Fig 4. Okadaic acid does not impair T regulatory cell differentiation in vitro.

(a) Naïve CD4 cells were isolated from the lymph nodes of FoxP3-GFP mice and differentiated in to Tregs for 72 hours. (b) GFP and (c) CD25 expression were assessed by flow cytometry after 72 hours of Treg skewing. Data were compiled from 3 independent experiments with a total n = 6 mice per group. (d) Primary CD4 cells were isolated from the lymph nodes of FoxP3 GFP mice and pre-treated with okadaic acid for 48 hours prior to Treg differentiation. GFP expression was assessed by flow cytometry at 24, 48 and 72 hours after the initiation of skewing. Data were compiled from 3 independent experiments with n = 6 mice per group. Statistical analysis of b and c was performed using a two-tailed students’ T-test–comparison of vehicle control and okadaic acid treated conditions: FoxP3 p = 0.7; CD25 p = 0.12. Statistical analysis of e was performed by 2-way ANOVA–p-interaction = 0.19.
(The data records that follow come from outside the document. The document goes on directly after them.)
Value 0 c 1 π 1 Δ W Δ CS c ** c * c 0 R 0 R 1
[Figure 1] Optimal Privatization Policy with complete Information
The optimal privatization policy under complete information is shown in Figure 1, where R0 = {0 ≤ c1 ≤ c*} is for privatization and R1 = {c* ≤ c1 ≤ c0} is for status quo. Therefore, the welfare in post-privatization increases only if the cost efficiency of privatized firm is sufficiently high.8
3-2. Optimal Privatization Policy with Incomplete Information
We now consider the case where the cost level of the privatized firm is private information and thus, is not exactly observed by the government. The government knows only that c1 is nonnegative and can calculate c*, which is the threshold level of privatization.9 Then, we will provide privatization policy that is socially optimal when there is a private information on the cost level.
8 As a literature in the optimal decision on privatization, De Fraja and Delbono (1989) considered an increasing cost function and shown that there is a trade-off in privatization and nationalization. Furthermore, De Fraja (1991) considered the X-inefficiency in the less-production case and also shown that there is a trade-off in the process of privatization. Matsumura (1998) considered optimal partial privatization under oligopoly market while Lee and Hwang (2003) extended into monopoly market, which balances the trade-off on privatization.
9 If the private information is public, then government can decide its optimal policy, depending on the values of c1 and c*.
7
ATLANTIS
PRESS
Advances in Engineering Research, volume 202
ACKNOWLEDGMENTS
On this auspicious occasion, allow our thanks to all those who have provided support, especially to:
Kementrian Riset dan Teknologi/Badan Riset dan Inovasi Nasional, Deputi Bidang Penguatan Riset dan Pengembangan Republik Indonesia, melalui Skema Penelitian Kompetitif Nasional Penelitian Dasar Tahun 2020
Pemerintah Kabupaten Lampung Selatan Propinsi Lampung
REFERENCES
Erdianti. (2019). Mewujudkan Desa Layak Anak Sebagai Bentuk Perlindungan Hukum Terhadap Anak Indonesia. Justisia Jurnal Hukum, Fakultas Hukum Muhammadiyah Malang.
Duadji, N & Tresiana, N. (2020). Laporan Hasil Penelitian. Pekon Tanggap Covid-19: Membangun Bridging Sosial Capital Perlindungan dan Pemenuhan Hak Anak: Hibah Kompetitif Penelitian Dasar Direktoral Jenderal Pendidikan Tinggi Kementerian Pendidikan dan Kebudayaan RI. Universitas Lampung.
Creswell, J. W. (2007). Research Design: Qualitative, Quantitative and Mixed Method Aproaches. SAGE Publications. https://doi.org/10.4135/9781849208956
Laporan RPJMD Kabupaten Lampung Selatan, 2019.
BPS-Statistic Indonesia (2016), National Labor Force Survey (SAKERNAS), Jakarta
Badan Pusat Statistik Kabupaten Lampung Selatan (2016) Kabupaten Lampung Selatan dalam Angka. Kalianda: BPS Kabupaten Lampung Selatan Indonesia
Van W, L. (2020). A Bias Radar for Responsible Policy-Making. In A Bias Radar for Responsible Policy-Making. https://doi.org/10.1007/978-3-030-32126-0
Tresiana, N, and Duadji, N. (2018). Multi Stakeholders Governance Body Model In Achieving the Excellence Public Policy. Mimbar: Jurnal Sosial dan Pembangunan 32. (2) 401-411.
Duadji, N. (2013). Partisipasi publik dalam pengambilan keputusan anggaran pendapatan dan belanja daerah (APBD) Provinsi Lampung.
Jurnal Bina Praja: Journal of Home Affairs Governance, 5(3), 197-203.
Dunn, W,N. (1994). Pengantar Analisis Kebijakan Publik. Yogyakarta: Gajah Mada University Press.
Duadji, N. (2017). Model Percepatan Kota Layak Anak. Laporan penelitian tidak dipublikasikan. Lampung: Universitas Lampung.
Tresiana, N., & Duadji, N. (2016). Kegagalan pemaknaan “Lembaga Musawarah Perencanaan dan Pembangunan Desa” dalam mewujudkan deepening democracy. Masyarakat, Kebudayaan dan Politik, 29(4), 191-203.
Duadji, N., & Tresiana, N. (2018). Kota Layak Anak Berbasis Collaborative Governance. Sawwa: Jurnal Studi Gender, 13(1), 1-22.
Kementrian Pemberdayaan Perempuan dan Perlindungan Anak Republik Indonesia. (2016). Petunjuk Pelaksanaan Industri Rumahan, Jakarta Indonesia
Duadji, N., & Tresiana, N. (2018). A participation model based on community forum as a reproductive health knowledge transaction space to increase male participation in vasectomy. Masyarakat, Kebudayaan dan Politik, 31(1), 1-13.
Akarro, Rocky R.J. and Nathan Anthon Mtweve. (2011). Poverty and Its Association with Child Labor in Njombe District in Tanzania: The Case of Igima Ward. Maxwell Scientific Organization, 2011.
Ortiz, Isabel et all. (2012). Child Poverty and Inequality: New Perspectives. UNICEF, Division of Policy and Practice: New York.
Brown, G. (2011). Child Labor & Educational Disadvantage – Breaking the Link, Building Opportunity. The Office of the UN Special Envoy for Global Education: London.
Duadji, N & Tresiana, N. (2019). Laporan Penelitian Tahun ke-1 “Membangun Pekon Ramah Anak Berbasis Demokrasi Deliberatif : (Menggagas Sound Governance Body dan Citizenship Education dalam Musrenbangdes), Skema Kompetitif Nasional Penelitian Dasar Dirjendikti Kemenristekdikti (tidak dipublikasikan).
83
Fig 5. Okadaic acid does not induce a pro-inflammatory phenotype or affect lymph node homing signatures in Treg cells.

Primary CD4⁺ T cells were differentiated into Tregs in the presence of okadaic acid for 72 hours. (a) After differentiation, IFNγ and IL-17 production and (b) CCR7 and CD62L expression were measured by flow cytometry. Flow panels of cytokine expression are representative data from 3 independent experiments. Surface marker expression was compiled from 2 independent experiments with n = 3 mice total. Data in b was analyzed by non-parametric students’ T-test: CD62L p = 0.5; CCR7 p = 0.77.

Fig 6. Okadaic acid does not impair T regulatory cell mediated suppression of CD4 effector cells.

(a) Teff and Tregs were isolated from the lymph nodes and spleen of FoxP3-GFP mice. Cells were co-cultured at indicated ratios in the presence of antigen presenting cells and 0.15 μg/mL anti-CD3 for 96 hours +/- okadaic acid. (b) CD4⁺ T cell proliferation in the presence of okadaic acid was measured by cell-trace violet dye dilution. Data is representative of 4 independent experiments. (c) Western blot of FoxO1 phosphorylation at Thr24 in CD4⁺ T cells treated with okadaic acid for 96 hours. Data is representative of 2 independent experiments. (d) Proliferation index of Teff cells in the presence of increasing numbers of Tregs was assessed by cell-trace violet dye dilution. Data is compiled from 4 independent experiments–statistical analysis was performed by 2-way ANOVA; p-interaction = 0.44.